Finalmente, que el todo sea superior a la parte, no es tanto un espaldarazo a Hegel y a la Lógica
Dialéctica, sino una toma de postura en cuanto a la tensión entre lo global y lo local y asunción de que
el todo es superior en cuanto el todo evita la mezquindad localista que, sin embargo, es indispensable
para evitar el universalismo abstracto (Hegel de nuevo) y globalizante. «Ni la esfera global que anula ni
la parcialidad aislada que esteriliza».
A este respecto, otro recurso caro al filosofar desde los pitagóricos: la geometría.
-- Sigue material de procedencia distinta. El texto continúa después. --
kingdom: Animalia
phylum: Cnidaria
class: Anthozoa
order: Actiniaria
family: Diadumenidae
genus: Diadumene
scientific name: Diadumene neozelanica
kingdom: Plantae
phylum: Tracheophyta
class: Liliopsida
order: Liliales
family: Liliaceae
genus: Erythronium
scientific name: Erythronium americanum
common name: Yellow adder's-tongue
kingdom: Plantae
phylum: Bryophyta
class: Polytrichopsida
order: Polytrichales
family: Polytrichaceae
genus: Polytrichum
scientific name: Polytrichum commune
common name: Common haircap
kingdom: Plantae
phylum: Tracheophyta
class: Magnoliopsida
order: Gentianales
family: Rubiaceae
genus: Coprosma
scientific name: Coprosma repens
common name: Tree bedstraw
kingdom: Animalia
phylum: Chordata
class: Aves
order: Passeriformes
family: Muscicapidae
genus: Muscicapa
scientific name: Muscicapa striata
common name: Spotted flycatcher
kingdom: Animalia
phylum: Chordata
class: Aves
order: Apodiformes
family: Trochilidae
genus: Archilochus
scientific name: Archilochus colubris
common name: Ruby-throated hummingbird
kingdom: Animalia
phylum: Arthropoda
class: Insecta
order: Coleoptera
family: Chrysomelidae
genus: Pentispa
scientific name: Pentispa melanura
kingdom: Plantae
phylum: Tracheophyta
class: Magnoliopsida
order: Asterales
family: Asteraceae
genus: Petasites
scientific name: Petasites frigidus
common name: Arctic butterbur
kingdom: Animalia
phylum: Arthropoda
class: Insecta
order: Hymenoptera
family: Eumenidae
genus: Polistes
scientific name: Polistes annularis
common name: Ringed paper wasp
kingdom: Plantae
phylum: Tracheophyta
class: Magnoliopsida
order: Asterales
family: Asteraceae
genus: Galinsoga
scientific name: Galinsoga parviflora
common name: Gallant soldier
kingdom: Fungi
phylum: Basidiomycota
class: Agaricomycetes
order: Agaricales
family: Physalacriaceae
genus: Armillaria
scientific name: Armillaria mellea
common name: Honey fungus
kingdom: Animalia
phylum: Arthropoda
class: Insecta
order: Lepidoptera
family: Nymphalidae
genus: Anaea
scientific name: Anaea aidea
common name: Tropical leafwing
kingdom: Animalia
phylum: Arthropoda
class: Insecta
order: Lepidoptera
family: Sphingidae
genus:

A este respecto, la referencia no es el triángulo cartesiano, ni la esfera (hegeliana) que no es superior a
las partes, donde cada punto es equidistante del centro y no hay diferencias entre unos y otros. El
modelo es el poliedro, que refleja la confluencia de todas las parcialidades que en él conservan su
originalidad.
Yo añadiría que se trata de un poliedro irregular y, paradójicamente, armónico como la combinación de
colores de la naturaleza o de una pintura, como la combinación de sonidos que dan origen a una melodía
armoniosa, como la combinación de los olores de un perfume o de esta Encíclica que combina los olores
(y dolores) de las ovejas y pastores de los cinco continentes con el olor (y la alegría) del buen pastor
Francisco que se reconoce también oveja (cristiano con ustedes, obispo para ustedes) quien, con los
sonidos tenues y firmes de su cayado marca ―como servo servorum más que como Pontifex Maximum―
las sendas de una evangelización buena y novedosa que no es novedosa por ser buena ni buena por ser
novedosa, sino en cuanto constituye un proyecto y un reto inmenso para los destinatarios de este
documento y de la que hemos de dar cuenta especialmente a los pobres y a los pueblos que anhelan la
paz con justicia y, por supuesto, a Quien nos quiere conducir ―desde ya― hacia las más verdes praderas
desde las cañadas oscuras en que nada vemos, en que sólo se escucha la voz tierna y firme del cayado.